Pull the source code from https://github.com/ldbc/ldbc_snb_datagen/tree/stable.To generate data for scale factor 1-1000, use the stable branch.
Download hadoop-3.2.1.tar.gz from http://archive.apache.org/dist/hadoop/core/hadoop-3.2.1/.
Preprocess the LDBC dataset.

Preprocess LDBC Dataset

Please make sure that the NebulaGraph version that you are using supports “｜” as separator.

For an LDBC dataset, the IDs and indexes of the vertices and edges are not compatible with those in NebulaGraph. The vertex IDs must be processed to be unique keys.
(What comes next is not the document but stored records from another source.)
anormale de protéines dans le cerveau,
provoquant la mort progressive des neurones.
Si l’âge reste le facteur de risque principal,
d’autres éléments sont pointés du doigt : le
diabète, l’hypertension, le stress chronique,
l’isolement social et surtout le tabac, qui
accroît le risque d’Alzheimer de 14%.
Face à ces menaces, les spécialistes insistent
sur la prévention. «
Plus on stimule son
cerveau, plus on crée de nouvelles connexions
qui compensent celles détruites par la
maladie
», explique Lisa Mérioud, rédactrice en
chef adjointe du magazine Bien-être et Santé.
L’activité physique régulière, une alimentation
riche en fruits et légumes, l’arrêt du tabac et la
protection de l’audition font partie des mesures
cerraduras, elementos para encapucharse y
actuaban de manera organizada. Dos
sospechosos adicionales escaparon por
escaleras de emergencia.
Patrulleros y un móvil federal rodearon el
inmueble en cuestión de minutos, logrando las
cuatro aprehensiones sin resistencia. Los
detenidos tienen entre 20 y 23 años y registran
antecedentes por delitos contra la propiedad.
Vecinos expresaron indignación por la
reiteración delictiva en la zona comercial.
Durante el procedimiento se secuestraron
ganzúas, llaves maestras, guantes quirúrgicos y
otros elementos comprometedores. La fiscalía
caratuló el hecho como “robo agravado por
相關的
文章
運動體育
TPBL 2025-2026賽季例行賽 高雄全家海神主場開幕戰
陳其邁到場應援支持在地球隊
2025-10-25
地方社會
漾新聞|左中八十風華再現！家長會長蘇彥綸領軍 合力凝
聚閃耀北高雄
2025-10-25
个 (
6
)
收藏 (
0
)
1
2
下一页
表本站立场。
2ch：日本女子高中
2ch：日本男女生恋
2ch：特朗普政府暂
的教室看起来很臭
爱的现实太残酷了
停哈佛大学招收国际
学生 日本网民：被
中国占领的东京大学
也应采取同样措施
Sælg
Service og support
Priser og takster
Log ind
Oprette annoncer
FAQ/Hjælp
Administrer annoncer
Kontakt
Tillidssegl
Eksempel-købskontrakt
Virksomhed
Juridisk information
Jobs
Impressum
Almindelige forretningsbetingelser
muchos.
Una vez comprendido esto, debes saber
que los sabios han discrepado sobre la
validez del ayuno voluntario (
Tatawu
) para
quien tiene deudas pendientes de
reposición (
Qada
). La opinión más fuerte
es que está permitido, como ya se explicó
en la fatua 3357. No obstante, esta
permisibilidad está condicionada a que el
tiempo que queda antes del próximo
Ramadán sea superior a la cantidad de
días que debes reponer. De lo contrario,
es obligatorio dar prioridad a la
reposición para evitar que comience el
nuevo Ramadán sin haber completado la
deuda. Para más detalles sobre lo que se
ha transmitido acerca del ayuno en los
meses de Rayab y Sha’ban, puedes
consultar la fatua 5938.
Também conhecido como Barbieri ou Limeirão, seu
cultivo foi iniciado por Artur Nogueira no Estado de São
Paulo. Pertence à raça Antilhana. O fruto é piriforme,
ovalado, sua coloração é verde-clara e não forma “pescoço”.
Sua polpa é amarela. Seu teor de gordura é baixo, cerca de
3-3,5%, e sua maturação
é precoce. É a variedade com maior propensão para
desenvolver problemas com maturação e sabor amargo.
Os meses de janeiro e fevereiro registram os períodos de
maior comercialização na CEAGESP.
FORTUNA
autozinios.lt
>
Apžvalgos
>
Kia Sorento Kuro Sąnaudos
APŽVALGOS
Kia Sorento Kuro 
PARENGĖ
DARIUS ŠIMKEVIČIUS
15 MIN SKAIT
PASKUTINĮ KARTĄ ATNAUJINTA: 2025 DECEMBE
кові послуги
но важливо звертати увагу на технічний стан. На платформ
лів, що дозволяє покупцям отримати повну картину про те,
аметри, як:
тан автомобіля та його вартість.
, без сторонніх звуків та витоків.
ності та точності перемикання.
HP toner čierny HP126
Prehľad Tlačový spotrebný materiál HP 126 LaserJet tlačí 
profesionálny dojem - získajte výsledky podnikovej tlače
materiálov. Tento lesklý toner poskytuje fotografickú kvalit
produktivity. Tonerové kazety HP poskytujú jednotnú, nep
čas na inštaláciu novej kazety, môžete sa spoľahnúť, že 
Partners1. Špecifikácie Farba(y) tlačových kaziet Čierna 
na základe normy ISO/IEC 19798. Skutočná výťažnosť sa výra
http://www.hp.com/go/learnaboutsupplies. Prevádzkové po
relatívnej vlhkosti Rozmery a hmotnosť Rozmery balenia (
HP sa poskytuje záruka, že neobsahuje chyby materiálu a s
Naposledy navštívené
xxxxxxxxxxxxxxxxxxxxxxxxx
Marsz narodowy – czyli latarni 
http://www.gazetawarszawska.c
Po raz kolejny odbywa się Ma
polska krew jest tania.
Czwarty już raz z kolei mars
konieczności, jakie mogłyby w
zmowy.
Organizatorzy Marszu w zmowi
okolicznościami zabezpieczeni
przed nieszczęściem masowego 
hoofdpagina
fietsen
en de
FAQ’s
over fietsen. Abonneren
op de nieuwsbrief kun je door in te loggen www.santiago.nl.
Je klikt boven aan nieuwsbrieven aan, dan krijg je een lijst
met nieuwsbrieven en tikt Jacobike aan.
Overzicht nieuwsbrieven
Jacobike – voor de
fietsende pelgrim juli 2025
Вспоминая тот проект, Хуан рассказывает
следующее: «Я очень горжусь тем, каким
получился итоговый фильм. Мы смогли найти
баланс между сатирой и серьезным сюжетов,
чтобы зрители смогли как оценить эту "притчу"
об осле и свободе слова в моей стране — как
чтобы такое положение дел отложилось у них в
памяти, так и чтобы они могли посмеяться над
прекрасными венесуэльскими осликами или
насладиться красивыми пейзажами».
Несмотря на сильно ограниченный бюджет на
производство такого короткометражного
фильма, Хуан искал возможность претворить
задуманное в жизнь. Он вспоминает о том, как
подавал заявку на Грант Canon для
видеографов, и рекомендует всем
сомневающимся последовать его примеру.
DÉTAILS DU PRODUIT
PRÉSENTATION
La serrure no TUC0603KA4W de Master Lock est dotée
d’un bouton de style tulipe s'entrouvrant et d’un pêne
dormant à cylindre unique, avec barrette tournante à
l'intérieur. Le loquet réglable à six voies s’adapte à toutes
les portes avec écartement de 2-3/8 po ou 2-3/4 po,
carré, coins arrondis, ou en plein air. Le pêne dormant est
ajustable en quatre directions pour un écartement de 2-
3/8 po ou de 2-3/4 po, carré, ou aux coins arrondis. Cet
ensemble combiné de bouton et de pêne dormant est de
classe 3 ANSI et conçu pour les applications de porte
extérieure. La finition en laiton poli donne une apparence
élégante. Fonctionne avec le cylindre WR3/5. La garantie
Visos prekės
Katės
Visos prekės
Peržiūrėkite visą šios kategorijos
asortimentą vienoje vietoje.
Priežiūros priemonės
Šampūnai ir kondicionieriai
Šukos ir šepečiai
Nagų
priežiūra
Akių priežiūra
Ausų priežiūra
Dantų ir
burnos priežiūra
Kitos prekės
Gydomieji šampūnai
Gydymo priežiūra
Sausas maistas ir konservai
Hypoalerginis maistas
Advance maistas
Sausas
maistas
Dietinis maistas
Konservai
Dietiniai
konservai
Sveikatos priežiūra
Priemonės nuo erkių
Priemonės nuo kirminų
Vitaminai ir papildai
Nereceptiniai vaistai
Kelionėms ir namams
In my case, a prefix was used for each vertex ID. For example, for a person vertex, a p was added to change the original ID 933 to p933. To try my CDH, I used Spark to preprocess the data and stored the data on HDFS for importing them into NebulaGraph with Nebula Exchange.

Hardware Specifications

NOTE: An HDD is not recommended for NebulaGraph. However, I do not have an SSD. The test result proved that HDDs perform badly.

Service Distribution

Three nodes for the services:

192.168.1.10: meta, storage
192.168.1.12: graph, meta, storage
192.168.1.60: graph, meta, storage

Two graph spaces were created:

csv: With 10 partitions
1. Original data: About 42 MB
2. More than 7,000 vertices and 400 thousand edges
test: With 100 partitions
1. Original data: About 73 GB
2. More than 282 million (282,612,309) vertices and 1.10 billion (1,101,535,334) edges

When the data was imported to NebulaGraph, about 76 GB storage space was occupied, of which about 2.2 GB was occupied by WAL files.

I did not do a test on data import. Some data was imported with Nebula Importer, and the rest was imported with Nebula Exchange.

Data Import Results

Do a Test

How to do the test:

Choose 1,000 vertices and obtain the average response time of 1,000 queries.

Testing Results

In the three-hop test, it was detected as "Timeout" because I set the timeout parameter to 120 seconds. Later, I performed a three-hop query on the terminal and found more than 300 seconds were needed.

I really hope this article could do some help to those who are new to NebulaGraph. I am grateful for all the technical support from the community and the NebulaGraph team.

NebulaGraph is really supportive of its users' attempts to learn it. I have gained a lot in the learning process.